> Exercise goal
Using the entries below, copy out all lines where "down" is found.

> Entries provided

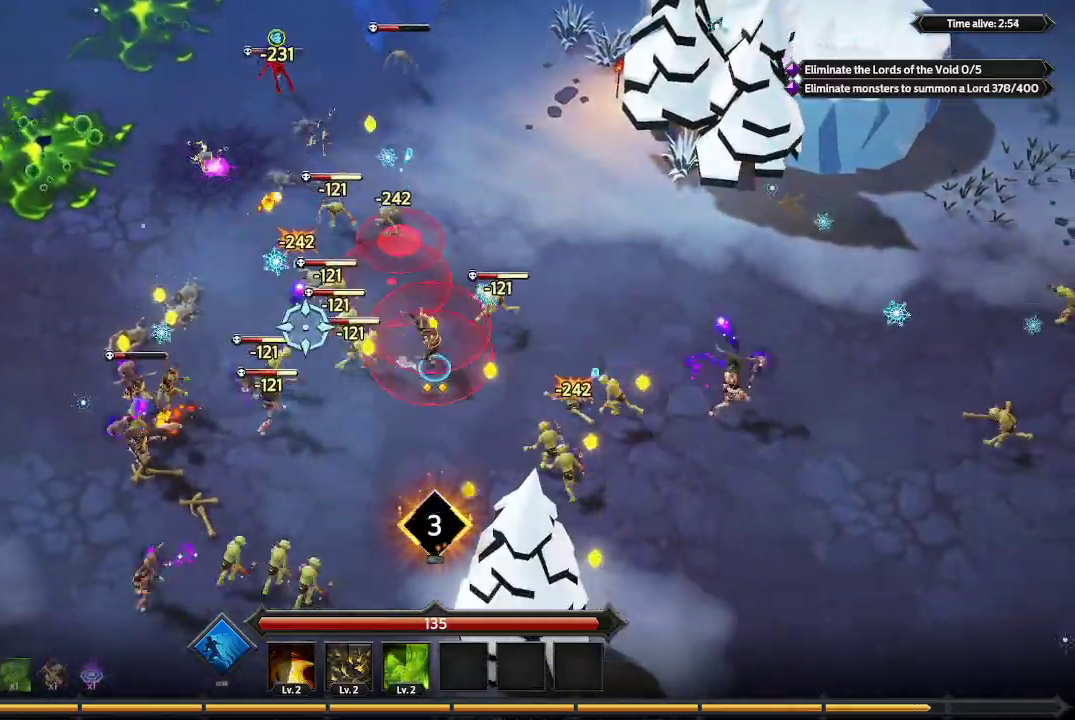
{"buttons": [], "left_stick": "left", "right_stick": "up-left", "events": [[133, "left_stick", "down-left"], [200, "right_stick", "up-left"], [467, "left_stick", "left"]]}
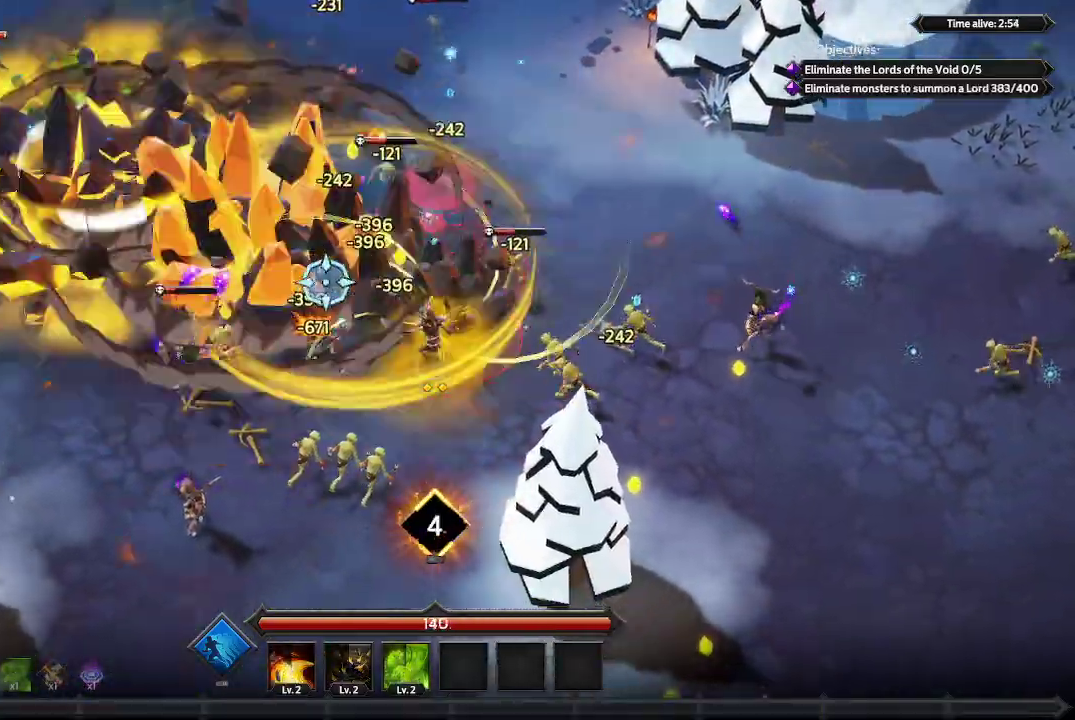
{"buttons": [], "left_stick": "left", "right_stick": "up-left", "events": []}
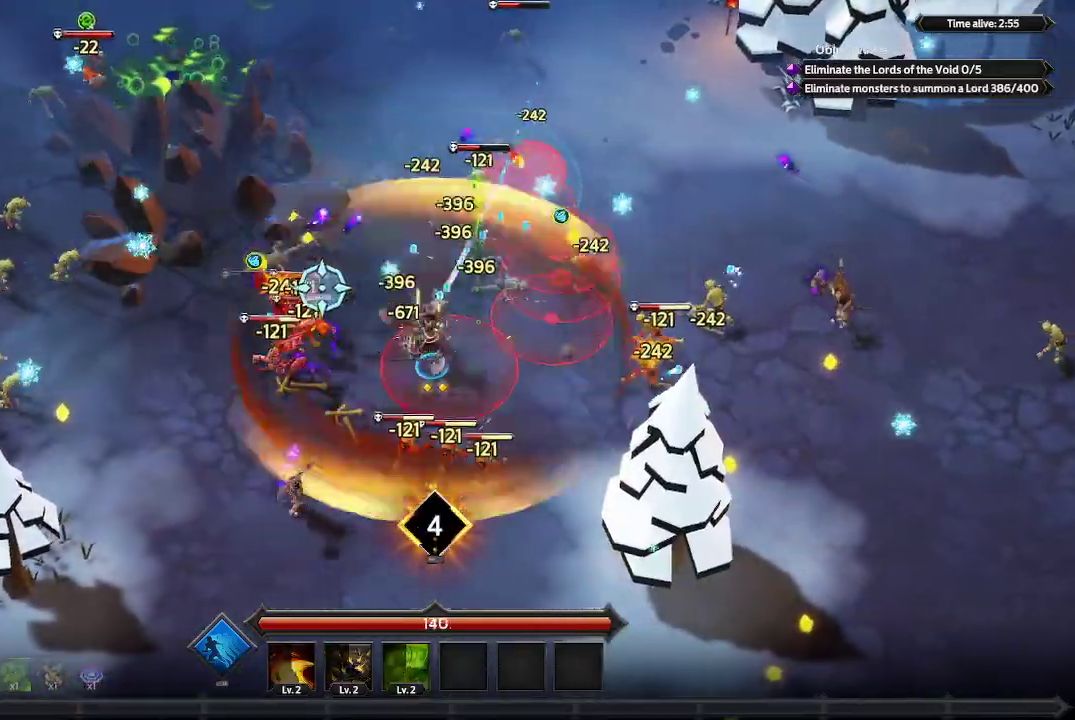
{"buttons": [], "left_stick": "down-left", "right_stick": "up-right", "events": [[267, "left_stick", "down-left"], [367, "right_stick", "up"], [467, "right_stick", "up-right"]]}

--

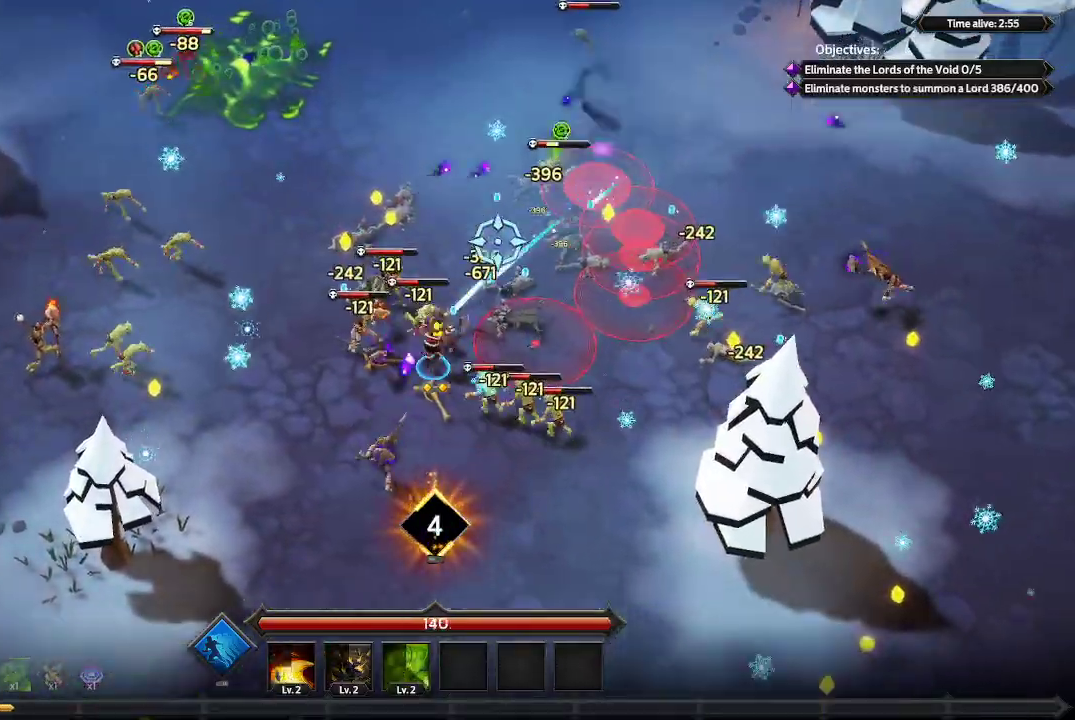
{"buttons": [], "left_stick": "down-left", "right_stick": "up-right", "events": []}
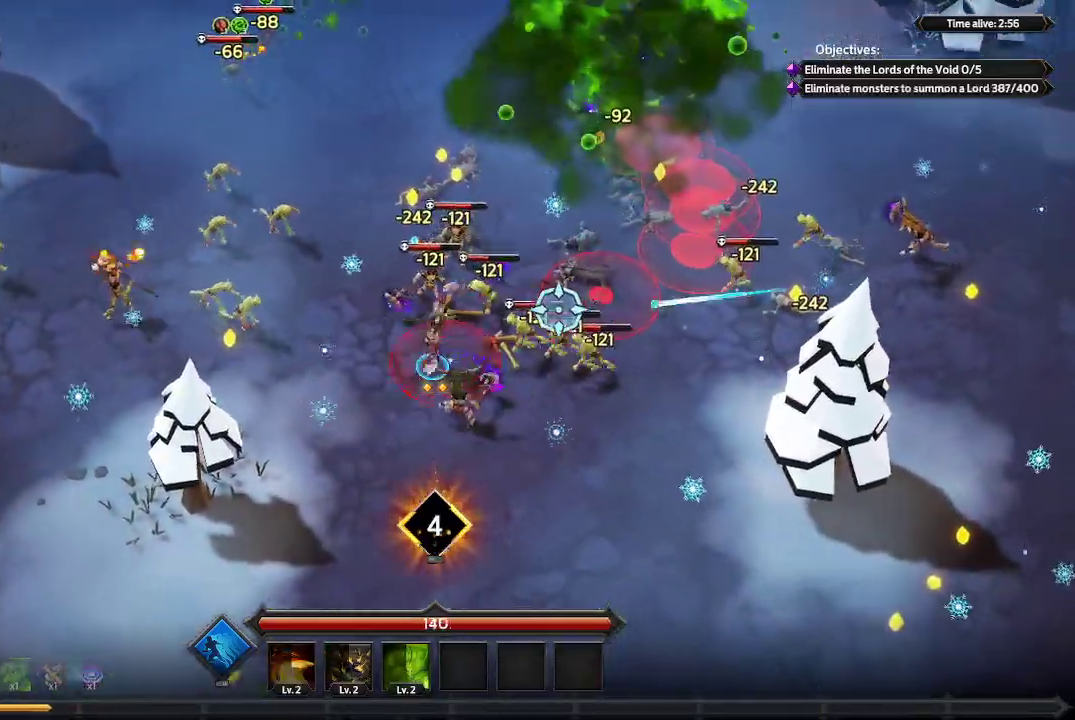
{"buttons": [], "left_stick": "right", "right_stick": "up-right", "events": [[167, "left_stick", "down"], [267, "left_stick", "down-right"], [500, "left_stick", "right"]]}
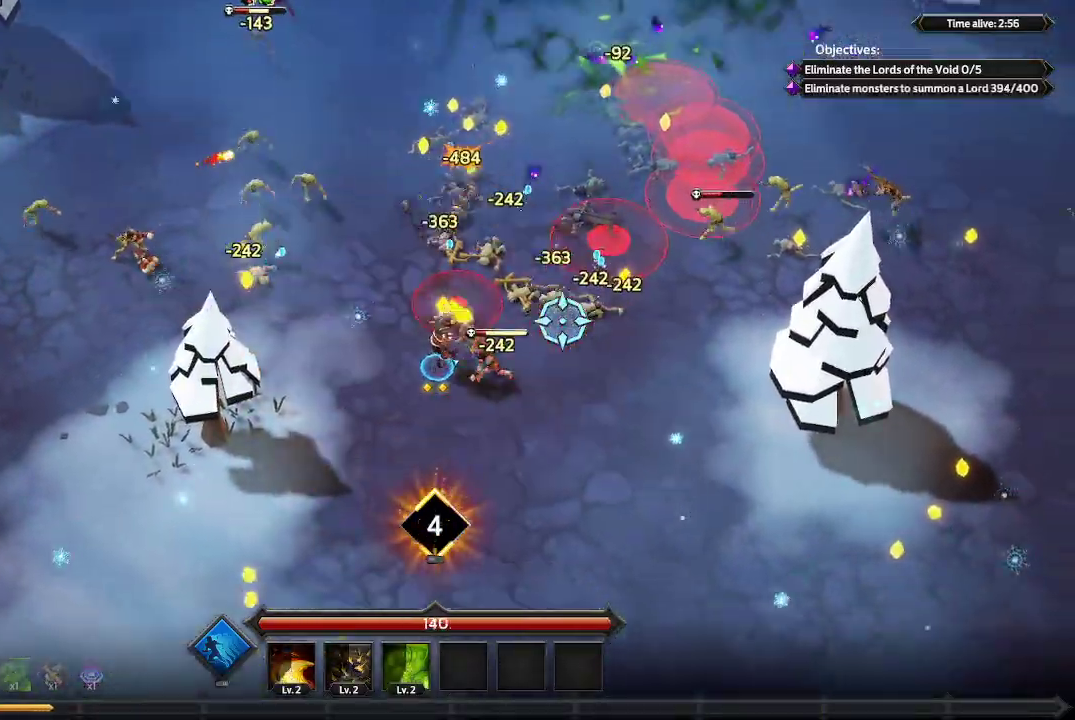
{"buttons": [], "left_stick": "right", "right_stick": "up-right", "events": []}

> Exercise output
{"buttons": [], "left_stick": "left", "right_stick": "up-left", "events": [[133, "left_stick", "down-left"], [200, "right_stick", "up-left"], [467, "left_stick", "left"]]}
{"buttons": [], "left_stick": "down-left", "right_stick": "up-right", "events": [[267, "left_stick", "down-left"], [367, "right_stick", "up"], [467, "right_stick", "up-right"]]}
{"buttons": [], "left_stick": "down-left", "right_stick": "up-right", "events": []}
{"buttons": [], "left_stick": "right", "right_stick": "up-right", "events": [[167, "left_stick", "down"], [267, "left_stick", "down-right"], [500, "left_stick", "right"]]}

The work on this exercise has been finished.